Radware thwarts tsunami-size DDoS attack, spans seven days and 20 attack waves

By Shira Sagiv, vice president, products portfolio, Radware

The cyber security world is in turmoil. A new generation of aggressive, layer 7 (L7), HTTPS Flood attacks, also known as Web DDoS Tsunami attacks, is disrupting the market by bypassing organisations’ traditional DDoS protection and web application firewall (WAF) solutions.

The destructive attacks, which roll out in multiple waves, last for days, hit with ultra-high volumes, and are aimed at wearing down an organisation’s security team. They also masquerade as legitimate traffic, making them very difficult to detect and mitigate.

Recently, my company took on one of these attacks to defend a customer and major global business. The attack started with a ransom demand and evolved daily with more attacks and demands.

This is what we encountered:

  • Ultra-high volumes: Some attack waves peaked at nearly two million requests per second (RPS).
  • Persistent and long attacks: Over the course of seven days, we observed nearly 20 different waves. Some lasted several hours, reaching over 10 billion requests in aggregate.
  • Complex attacks: They were encrypted and crafted as HTTPS GET requests, posing as legitimate web requests.

In the news, we often see attacks making headlines over huge RPS numbers. What makes this new breed of attack and recent attack campaign unique is the dangerous combination of volume, plus duration and complexity.

As part of their latest campaigns, hackers are combining network and application layer attacks and using new tools to create these giant L7 DDoS Tsunamis. To elude detection, the attacks leverage multiple evasion techniques, such as randomising HTTP headers, cookies, spoofing IPs, and more.
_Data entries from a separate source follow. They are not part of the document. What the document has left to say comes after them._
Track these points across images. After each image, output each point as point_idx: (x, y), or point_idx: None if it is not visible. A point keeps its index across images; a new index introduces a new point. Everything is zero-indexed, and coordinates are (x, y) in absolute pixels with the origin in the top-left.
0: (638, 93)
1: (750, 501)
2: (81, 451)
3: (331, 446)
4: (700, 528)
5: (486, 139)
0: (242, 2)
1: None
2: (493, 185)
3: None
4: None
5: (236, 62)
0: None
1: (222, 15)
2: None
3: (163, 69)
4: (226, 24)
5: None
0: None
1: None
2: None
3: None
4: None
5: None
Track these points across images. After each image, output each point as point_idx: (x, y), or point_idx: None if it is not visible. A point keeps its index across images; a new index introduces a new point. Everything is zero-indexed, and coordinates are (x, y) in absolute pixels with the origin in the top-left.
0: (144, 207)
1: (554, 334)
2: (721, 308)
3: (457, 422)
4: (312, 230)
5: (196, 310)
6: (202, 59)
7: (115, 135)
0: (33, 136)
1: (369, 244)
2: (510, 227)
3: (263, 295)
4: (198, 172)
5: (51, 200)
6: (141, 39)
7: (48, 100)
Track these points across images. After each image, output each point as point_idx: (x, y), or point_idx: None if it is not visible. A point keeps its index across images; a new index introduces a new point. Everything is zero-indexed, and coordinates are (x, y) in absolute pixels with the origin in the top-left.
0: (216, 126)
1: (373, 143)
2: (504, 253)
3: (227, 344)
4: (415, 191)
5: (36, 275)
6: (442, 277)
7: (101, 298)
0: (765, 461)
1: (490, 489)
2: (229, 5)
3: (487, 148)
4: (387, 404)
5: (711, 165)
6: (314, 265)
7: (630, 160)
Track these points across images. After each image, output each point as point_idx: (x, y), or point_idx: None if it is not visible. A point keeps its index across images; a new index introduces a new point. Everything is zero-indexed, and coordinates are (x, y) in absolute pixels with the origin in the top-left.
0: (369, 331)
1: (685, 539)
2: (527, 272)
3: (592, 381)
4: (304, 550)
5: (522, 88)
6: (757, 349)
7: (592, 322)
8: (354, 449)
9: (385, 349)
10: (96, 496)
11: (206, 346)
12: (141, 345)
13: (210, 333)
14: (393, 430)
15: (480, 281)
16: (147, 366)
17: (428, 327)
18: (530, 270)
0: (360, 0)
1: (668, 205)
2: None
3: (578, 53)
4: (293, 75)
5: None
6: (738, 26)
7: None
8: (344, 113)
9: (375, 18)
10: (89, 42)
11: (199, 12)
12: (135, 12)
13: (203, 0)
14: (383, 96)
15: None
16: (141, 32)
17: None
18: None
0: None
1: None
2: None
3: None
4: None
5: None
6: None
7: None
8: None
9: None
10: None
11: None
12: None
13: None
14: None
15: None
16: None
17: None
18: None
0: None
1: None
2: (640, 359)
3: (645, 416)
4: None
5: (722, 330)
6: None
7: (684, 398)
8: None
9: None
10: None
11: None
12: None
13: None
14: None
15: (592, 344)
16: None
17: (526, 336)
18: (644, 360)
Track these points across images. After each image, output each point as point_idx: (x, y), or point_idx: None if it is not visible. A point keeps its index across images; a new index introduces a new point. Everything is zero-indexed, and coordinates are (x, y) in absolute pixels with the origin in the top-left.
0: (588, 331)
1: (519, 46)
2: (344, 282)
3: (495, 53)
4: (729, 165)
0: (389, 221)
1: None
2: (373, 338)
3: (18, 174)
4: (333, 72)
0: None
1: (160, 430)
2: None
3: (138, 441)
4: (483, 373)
Defending against this combination during a prolonged period of attack calls for more than traditional rate-limiting solutions. The reality is traditional mitigation tools based on pre-existing signatures or rate-based detections are not built to protect against these attacks.

Network-based DDoS protection cannot detect and mitigate L7 DDoS attacks. Standard on-prem or cloud-based WAFs fail to keep up with the scale and randomisation. And rate-limiting techniques have a major negative impact on legitimate traffic.

As a result, companies are being caught off guard. Without a behavioural-based approach and automated real-time signatures, standard protections are simply overwhelmed and outmaneuvered, and businesses are left vulnerable.

To defend against this emerging generation of DDoS attacks, companies need to start thinking differently about mitigation solutions. To mitigate automated offensive cybersecurity activity, organisations must deploy defensive automation capabilities.

This includes behavioural-based algorithms that can automatically detect and quickly generate new signatures for unknown malicious requests at a high scale, on the fly, and in real-time without generating false positives and blocking legitimate traffic.

The level of service and support that back the solution is also important, especially now when so many security teams are running lean.

The evolution of the DDoS attack might not be new, but the debut of the Web DDoS Tsunami represents a whole new level of sophisticated attacks and emboldened actors.